JA – Como a escola pode contribuir às viagens?

MG – Ela tem obrigação de colocar o aluno em contato com situações reais. Contar para ele como as coisas realmente funcionam, preparando-o para vivenciar aquela realidade. Trocamos experiências e tentamos responder o máximo de perguntas e curiosidades que possam existir.

JA – Viajar ajuda mesmo no aprimoramento da conversação?

MG – Sem sombra de dúvidas. Por mais que você estude aqui, a viagem nos dá uma experiência de vida inédita e que nenhum, livro pode nos dar. Eu aconselho que viajem para os Estados Unidos pelo menos uma vez.
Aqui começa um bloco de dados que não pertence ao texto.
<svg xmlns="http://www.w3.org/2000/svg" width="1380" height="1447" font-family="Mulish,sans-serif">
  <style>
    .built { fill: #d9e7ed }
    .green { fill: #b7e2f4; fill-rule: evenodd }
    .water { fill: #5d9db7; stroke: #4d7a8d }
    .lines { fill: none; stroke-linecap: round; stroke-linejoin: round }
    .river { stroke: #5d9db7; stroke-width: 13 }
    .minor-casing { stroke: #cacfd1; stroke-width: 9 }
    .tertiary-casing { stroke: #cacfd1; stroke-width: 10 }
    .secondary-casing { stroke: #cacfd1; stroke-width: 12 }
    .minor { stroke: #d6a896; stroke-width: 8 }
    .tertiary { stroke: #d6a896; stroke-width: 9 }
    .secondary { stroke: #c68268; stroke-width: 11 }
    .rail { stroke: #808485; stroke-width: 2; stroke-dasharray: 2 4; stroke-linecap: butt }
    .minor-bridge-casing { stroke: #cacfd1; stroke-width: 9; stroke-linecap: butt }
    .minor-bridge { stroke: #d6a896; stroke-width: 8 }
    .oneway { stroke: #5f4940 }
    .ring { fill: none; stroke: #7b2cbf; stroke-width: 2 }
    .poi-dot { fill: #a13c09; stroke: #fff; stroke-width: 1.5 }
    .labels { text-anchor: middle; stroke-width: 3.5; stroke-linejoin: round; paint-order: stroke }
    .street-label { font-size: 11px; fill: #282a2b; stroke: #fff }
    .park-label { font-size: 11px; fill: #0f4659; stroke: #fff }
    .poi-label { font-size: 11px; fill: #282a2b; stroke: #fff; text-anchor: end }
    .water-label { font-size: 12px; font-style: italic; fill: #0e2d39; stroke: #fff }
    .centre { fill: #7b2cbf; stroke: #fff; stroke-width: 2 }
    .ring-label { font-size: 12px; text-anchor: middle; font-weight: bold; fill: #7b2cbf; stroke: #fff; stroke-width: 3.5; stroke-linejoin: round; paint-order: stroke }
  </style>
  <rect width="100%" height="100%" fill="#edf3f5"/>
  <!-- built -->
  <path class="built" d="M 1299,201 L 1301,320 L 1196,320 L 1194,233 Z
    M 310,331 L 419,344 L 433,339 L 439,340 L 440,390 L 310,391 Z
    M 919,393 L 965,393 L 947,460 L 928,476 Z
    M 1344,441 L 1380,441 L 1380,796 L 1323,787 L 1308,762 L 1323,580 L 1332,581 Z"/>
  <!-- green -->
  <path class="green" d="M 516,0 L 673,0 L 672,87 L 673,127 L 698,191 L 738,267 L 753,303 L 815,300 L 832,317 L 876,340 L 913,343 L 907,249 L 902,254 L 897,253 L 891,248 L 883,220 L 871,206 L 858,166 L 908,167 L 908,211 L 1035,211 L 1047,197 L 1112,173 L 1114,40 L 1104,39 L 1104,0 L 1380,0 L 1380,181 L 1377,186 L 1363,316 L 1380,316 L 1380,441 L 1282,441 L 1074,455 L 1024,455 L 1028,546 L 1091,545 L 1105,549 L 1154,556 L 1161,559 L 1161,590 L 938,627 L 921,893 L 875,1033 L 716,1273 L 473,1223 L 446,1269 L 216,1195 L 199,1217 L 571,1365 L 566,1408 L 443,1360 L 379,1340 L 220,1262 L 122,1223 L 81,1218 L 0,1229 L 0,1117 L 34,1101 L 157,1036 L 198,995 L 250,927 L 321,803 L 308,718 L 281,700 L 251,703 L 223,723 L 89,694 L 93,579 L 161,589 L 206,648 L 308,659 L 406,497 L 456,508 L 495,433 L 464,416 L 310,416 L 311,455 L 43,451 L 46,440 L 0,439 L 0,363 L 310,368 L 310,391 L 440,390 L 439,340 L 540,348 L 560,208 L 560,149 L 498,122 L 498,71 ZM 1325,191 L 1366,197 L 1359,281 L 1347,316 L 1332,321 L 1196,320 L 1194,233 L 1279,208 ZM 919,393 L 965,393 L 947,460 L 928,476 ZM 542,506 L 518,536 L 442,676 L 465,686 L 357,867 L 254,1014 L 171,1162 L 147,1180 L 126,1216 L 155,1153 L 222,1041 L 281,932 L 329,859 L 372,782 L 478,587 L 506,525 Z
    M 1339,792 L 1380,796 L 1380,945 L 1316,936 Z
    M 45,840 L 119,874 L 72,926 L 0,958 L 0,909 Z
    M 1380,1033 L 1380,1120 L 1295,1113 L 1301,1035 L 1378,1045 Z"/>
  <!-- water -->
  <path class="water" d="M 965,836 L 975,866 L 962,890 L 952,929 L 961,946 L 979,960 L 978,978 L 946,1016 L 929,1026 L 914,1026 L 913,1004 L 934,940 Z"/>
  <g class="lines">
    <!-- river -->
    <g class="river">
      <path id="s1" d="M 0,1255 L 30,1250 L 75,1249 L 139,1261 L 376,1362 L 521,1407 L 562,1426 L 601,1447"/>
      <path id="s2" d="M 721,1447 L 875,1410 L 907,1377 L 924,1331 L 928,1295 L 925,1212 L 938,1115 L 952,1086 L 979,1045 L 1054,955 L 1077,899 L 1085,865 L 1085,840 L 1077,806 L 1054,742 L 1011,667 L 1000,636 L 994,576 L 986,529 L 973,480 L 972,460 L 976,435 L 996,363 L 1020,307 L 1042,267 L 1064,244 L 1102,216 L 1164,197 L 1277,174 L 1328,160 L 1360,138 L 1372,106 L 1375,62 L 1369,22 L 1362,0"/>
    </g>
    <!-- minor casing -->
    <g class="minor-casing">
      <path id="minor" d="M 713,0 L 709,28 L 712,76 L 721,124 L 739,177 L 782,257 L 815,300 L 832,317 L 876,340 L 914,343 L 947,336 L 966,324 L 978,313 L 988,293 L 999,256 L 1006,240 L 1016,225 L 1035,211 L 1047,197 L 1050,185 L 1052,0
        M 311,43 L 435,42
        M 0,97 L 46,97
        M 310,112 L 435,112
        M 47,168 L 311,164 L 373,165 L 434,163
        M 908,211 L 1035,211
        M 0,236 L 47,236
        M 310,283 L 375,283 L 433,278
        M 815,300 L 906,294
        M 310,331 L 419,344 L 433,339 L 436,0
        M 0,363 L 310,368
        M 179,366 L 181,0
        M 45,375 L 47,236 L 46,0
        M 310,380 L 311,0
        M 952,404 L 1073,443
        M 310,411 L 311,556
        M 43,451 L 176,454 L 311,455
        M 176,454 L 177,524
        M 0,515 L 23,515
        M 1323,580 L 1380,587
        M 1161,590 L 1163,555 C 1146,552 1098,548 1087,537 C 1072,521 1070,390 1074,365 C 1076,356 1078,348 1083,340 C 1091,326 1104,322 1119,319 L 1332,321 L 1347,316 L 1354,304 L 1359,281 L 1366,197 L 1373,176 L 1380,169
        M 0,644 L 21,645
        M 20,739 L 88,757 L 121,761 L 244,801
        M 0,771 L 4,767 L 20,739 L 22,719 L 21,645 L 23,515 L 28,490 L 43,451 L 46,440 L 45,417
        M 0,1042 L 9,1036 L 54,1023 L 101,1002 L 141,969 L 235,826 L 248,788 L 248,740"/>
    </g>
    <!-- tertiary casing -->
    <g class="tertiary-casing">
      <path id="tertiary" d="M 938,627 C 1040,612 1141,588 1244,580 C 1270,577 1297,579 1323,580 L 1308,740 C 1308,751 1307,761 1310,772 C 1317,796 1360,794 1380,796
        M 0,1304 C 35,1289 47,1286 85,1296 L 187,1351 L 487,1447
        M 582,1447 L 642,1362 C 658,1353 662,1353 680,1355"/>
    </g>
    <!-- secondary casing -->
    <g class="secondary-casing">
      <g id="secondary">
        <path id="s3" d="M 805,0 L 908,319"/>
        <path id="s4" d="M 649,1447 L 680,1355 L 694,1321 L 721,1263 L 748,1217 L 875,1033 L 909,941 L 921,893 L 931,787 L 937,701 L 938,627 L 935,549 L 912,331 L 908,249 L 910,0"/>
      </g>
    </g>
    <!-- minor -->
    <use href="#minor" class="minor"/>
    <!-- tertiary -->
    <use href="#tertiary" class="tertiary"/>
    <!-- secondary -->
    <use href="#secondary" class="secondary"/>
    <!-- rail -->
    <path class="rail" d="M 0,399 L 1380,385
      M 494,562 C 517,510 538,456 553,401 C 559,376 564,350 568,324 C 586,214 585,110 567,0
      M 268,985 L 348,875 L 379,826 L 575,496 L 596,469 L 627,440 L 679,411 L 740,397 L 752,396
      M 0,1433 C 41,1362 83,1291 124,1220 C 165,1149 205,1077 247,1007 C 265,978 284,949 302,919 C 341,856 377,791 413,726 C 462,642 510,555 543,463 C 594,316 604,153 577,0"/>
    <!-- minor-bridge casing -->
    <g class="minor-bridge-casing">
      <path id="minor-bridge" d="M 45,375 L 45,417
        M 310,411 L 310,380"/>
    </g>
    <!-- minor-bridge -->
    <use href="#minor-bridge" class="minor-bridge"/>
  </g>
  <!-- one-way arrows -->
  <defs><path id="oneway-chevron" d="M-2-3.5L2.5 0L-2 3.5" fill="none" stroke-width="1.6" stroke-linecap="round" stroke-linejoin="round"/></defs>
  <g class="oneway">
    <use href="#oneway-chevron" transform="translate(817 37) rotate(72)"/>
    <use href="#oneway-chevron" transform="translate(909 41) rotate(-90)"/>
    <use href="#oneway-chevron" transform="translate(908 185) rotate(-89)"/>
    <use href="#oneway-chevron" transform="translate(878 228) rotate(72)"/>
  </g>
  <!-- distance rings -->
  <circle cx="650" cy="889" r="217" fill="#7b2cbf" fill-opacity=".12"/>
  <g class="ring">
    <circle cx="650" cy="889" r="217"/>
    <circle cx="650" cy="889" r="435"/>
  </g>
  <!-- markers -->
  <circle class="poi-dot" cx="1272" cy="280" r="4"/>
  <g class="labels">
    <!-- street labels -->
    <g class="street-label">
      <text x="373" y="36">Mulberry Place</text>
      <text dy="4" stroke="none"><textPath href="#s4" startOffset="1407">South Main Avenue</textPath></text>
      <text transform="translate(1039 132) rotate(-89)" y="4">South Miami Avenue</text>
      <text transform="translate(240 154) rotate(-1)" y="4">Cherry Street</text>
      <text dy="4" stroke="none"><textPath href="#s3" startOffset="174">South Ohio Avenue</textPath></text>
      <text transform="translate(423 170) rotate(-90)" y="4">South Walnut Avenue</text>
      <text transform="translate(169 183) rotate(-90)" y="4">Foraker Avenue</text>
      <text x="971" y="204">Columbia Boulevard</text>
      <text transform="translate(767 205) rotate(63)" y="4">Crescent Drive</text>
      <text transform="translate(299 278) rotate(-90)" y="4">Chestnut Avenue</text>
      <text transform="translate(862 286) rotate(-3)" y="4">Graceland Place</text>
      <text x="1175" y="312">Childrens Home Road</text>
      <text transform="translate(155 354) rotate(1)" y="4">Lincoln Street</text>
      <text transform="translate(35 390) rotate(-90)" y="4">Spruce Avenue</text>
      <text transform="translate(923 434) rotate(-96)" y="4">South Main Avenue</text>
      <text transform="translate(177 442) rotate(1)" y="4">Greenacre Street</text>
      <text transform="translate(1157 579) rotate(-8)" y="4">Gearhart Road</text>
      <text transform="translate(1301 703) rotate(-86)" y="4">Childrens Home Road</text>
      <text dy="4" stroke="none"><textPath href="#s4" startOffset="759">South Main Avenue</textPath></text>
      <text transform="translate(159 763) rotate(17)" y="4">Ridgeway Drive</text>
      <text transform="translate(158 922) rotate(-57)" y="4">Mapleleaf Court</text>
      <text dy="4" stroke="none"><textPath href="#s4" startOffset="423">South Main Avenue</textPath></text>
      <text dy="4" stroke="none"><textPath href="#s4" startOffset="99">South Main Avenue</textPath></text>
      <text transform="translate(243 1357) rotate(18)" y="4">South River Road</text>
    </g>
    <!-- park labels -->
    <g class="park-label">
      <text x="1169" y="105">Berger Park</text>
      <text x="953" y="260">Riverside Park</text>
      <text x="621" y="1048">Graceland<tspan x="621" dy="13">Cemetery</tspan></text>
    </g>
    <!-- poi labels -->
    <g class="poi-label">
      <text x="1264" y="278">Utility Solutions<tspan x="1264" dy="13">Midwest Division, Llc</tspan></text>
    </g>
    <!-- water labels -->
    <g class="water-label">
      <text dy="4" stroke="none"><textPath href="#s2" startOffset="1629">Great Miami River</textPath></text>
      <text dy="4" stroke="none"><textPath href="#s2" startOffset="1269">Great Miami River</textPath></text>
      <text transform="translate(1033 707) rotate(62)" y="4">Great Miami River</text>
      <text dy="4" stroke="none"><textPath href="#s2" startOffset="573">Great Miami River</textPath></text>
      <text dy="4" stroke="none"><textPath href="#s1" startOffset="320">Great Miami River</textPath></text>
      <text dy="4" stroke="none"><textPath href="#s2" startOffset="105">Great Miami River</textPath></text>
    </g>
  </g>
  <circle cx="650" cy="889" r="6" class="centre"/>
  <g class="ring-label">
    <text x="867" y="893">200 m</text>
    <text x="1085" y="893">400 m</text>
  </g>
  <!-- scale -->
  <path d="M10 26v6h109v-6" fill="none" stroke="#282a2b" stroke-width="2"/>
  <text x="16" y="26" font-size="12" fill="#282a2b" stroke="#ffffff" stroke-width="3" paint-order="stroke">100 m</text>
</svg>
Nem que seja para Disney, que eu amo.

JA – Qual o perfil de um bom profissional?

MG – Avaliamos um bom profissional pelo grau de instrução que ele possui e pelo desempenho em sala de aula. É nítida a diferença entre a pessoa que sabe o que está falando e outra que dá aulas para complementar o salário.

JA – Livros que indicaria.

MG – Gosto muito dos títulos de Oscar Wilde, um excelente escritor americano; e livros de auto-ajuda, como Quem mexeu no meu queijo?, O maior vendedor da Terra e De que cor é o seu pára-quedas?, entre outros.

JA – Como curte os momentos de lazer?

MG – Como sou muito ativa, sempre estou praticando algum esporte, nas minhas horas vagas, ou lendo ou andando de moto. Meu marido e eu somos motoqueiros!

JA – Momentos de reflexão

MG – Sou uma pessoa religiosa. Acredito plenamente em Deus e em todas as coisas que ele tem me dado. Atualmente não sigo uma religião. Se estou com vontade de rezar ou agradecer alguma graça alcançada, entro em uma igreja.

JA – Mensagem

MG – Faça pelo outros o que você gostaria que as pessoas fizessem por você. Seja humilde. A humildade vence qualquer inimigo, e, no fim, você atinge o seu objetivo.